Though the rambler will find this handsome plant growing apparently wild in the hedgerow and on the borders of fields, he must not too hastily conclude it is a native. The species has been largely grown here as a green fodder plant, for which it is highly esteemed, and it has escaped from the fields and reproduced itself without man’s aid. A glance at its flowers will show it is a leguminous plant. Its stems are hollow, branched; its leaves trifoliate, with long-pointed stipules at the base of the leaf-stalk. From the axils of the leaves arise long stalks, whose free ends are crowded with the deep purple (sometimes yellow) flowers. A peculiarity of this genus consists in the seed pod being more or less spirally twisted. In the present species it is downy and has two or three coils. It flowers from May to July.

It has been thought to be a cultivated variety of the next species, M. falcata. The name Medicago is from the old Greek medike, so-called because it was introduced into Greece by the Medes. The following species also occur in this country:—

I. Yellow Sickle Medick (M. falcata), with yellow (sometimes violet) flowers, and a flat downy pod coiled in the shape of a sickle or a ring. Dry gravelly banks, old walls and sandy wastes in the Eastern Counties. June and July. This and M. sativa are perennials; the following are annuals:—

II. Black Medick or Nonsuch (M. lupulina). So much like Trifolium procumbens, described on p. 49, that farmers have given it the name of Hop-Trefoil, which properly belongs to the latter species, from which this may be easily separated by noting that the black kidney-shaped pods are naked, that is, not wrapped in the dried flower. It should also be observed that the pods are marked by prominent veins running throughout their length. Flowers small, crowded, yellow. Waste grounds and cultivated fields. May to August.
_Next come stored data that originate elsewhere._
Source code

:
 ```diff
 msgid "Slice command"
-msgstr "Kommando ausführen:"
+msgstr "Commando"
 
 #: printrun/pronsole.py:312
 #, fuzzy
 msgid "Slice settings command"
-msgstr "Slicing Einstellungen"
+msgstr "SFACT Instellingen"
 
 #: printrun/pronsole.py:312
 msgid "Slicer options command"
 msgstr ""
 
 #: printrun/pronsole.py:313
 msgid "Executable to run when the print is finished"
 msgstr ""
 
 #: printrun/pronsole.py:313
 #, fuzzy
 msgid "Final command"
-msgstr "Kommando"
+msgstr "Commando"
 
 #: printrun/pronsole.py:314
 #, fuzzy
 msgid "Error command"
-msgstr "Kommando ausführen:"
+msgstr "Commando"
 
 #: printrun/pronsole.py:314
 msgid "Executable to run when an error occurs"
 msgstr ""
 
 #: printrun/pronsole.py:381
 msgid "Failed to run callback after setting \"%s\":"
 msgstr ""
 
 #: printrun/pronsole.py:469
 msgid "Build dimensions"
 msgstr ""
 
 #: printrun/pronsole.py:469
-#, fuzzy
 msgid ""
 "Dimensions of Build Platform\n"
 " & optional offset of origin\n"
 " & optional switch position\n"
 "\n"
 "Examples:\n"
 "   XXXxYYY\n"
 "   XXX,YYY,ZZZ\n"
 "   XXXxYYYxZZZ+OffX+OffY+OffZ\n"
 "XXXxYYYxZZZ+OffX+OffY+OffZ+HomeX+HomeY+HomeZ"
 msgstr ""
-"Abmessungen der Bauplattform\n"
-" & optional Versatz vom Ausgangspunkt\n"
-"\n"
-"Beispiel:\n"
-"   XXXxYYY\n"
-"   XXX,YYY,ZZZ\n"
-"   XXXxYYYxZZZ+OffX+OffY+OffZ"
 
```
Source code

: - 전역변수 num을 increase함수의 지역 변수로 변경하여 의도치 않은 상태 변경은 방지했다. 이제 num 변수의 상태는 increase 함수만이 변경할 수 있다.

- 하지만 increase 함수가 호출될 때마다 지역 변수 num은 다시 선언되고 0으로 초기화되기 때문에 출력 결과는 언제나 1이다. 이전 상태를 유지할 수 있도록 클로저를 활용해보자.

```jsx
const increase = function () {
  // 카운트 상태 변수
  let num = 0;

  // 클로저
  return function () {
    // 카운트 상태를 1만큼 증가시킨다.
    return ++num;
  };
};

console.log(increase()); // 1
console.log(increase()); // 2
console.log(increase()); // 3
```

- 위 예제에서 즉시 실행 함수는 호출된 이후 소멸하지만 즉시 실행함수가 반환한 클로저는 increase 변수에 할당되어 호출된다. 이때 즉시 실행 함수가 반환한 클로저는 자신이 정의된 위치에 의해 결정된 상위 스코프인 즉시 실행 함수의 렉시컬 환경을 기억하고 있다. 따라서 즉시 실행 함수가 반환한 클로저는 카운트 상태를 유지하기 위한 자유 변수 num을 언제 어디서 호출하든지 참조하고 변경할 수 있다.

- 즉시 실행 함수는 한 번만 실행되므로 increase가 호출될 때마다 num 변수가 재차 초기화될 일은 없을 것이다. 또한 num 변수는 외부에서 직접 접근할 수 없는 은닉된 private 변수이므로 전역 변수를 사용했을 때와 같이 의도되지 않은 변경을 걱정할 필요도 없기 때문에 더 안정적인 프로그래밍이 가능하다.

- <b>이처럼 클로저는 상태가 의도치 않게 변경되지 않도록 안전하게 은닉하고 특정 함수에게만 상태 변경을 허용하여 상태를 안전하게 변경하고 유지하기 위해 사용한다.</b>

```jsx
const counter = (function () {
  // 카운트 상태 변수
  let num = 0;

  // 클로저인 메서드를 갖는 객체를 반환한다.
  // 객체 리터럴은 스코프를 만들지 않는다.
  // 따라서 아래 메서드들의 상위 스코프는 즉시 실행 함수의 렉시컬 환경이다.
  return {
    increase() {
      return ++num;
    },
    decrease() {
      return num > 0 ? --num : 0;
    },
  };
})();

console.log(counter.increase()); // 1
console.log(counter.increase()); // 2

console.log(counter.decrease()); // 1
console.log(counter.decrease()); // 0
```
III. Reticulated Medick (M. denticulata). Stems creeping. Leaflets heart-shaped, toothed. Flowers yellow, in umbels. Pod beautifully covered with network of veins; broad, flat, and coiled into a spiral; edges with double row of spines. South and Eastern Counties, and Ireland. May to August.
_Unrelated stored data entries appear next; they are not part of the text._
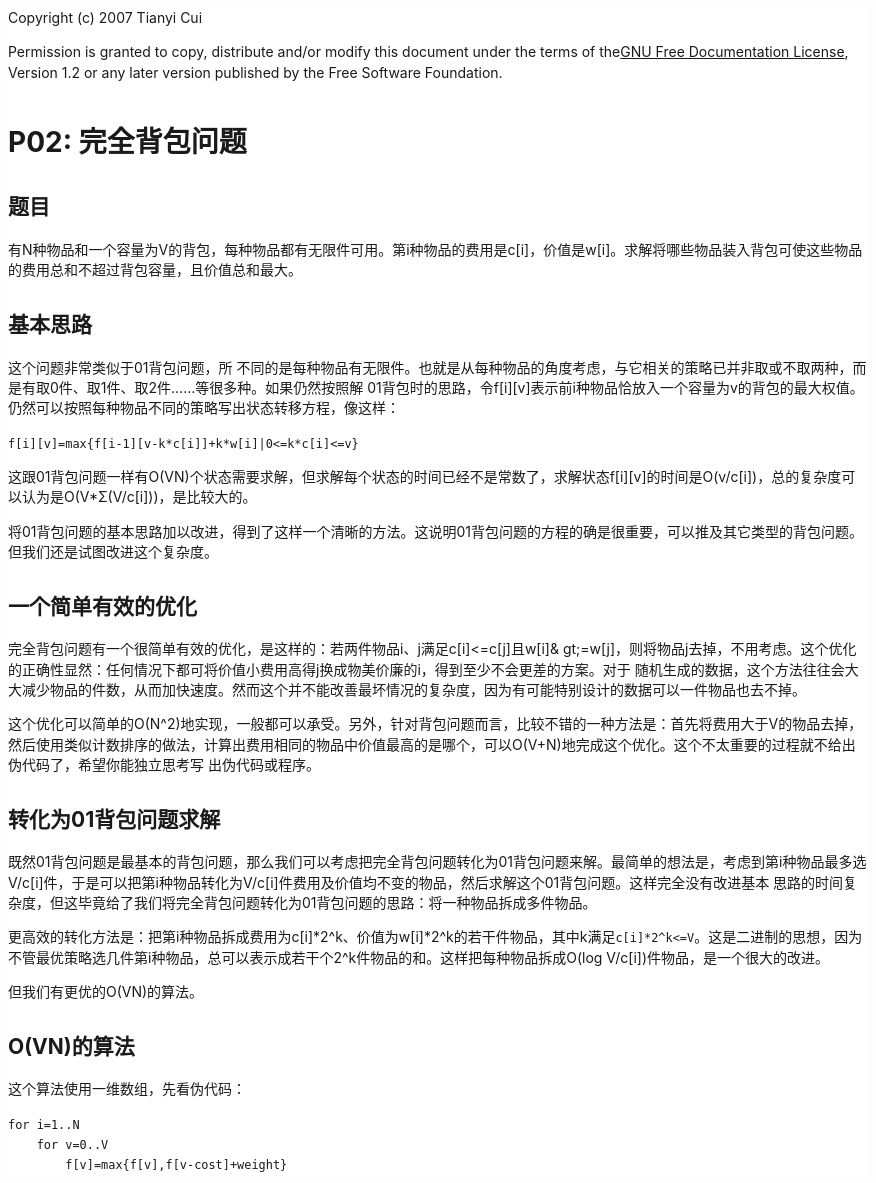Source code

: Copyright (c) 2007 Tianyi Cui

Permission is granted to copy, distribute and/or modify this document under the terms of the[GNU Free Documentation License](http://www.gnu.org/licenses/fdl.txt), Version 1.2 or any later version published by the Free Software Foundation.

 

# P02: 完全背包问题

## 题目

有N种物品和一个容量为V的背包，每种物品都有无限件可用。第i种物品的费用是c[i]，价值是w[i]。求解将哪些物品装入背包可使这些物品的费用总和不超过背包容量，且价值总和最大。

## 基本思路

这个问题非常类似于01背包问题，所 不同的是每种物品有无限件。也就是从每种物品的角度考虑，与它相关的策略已并非取或不取两种，而是有取0件、取1件、取2件……等很多种。如果仍然按照解 01背包时的思路，令f[i][v]表示前i种物品恰放入一个容量为v的背包的最大权值。仍然可以按照每种物品不同的策略写出状态转移方程，像这样：

```
f[i][v]=max{f[i-1][v-k*c[i]]+k*w[i]|0<=k*c[i]<=v}
```

这跟01背包问题一样有O(VN)个状态需要求解，但求解每个状态的时间已经不是常数了，求解状态f[i][v]的时间是O(v/c[i])，总的复杂度可以认为是O(V*Σ(V/c[i]))，是比较大的。

将01背包问题的基本思路加以改进，得到了这样一个清晰的方法。这说明01背包问题的方程的确是很重要，可以推及其它类型的背包问题。但我们还是试图改进这个复杂度。

## 一个简单有效的优化

完全背包问题有一个很简单有效的优化，是这样的：若两件物品i、j满足c[i]<=c[j]且w[i]& gt;=w[j]，则将物品j去掉，不用考虑。这个优化的正确性显然：任何情况下都可将价值小费用高得j换成物美价廉的i，得到至少不会更差的方案。对于 随机生成的数据，这个方法往往会大大减少物品的件数，从而加快速度。然而这个并不能改善最坏情况的复杂度，因为有可能特别设计的数据可以一件物品也去不掉。

这个优化可以简单的O(N^2)地实现，一般都可以承受。另外，针对背包问题而言，比较不错的一种方法是：首先将费用大于V的物品去掉，然后使用类似计数排序的做法，计算出费用相同的物品中价值最高的是哪个，可以O(V+N)地完成这个优化。这个不太重要的过程就不给出伪代码了，希望你能独立思考写 出伪代码或程序。

## 转化为01背包问题求解

既然01背包问题是最基本的背包问题，那么我们可以考虑把完全背包问题转化为01背包问题来解。最简单的想法是，考虑到第i种物品最多选V/c[i]件，于是可以把第i种物品转化为V/c[i]件费用及价值均不变的物品，然后求解这个01背包问题。这样完全没有改进基本 思路的时间复杂度，但这毕竟给了我们将完全背包问题转化为01背包问题的思路：将一种物品拆成多件物品。

更高效的转化方法是：把第i种物品拆成费用为c[i]*2^k、价值为w[i]*2^k的若干件物品，其中k满足`c[i]*2^k<=V`。这是二进制的思想，因为不管最优策略选几件第i种物品，总可以表示成若干个2^k件物品的和。这样把每种物品拆成O(log V/c[i])件物品，是一个很大的改进。

但我们有更优的O(VN)的算法。

## O(VN)的算法

这个算法使用一维数组，先看伪代码：

```
for i=1..N
    for v=0..V
        f[v]=max{f[v],f[v-cost]+weight}
```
IV. Spotted Medick (M. maculata). Similar to last, but pod more globose, network faint, the spines long and curved. Leaflets often with black spot in centre. Leaf-stalk hairy. Gravelly pastures and hedgebanks in England and South Ireland. May to August.


Yellow Iris or Flag (Iris pseudacorus). Plate 74.

Fringing our rivers, ditches and lakes, the Yellow Iris appears to be defending them with drawn sword. Everybody knows the sharp-edged leaves of this species, that may cut the hands of the gatherer if he be not careful. Equally well-known are the bright blossoms that begin to appear in May and keep up a succession until late in July; but probably most of the unscientific readers who have honoured me with their company thus far—and who have learned, I trust, to know the parts of a flower at sight—would be incorrect in their description of this common flower. Anyway, it will be worth their while dissecting a flower. The parts of the flower are in threes, but the sepals are more petal-like than the petals, and so are the styles. The sepals are in fact the most striking organs; they are broad, and reflexed to form convenient alighting platforms for a heavy humble-bee. The petals are narrow, erect, or curved towards the centre of the flower, to be out of the way of the broader, arching style, which is spread out and coloured like a petal, with the stigmatic surface near the upturned tips. Beneath this arching style lies the anther, similarly curved, and opening away from the stigma.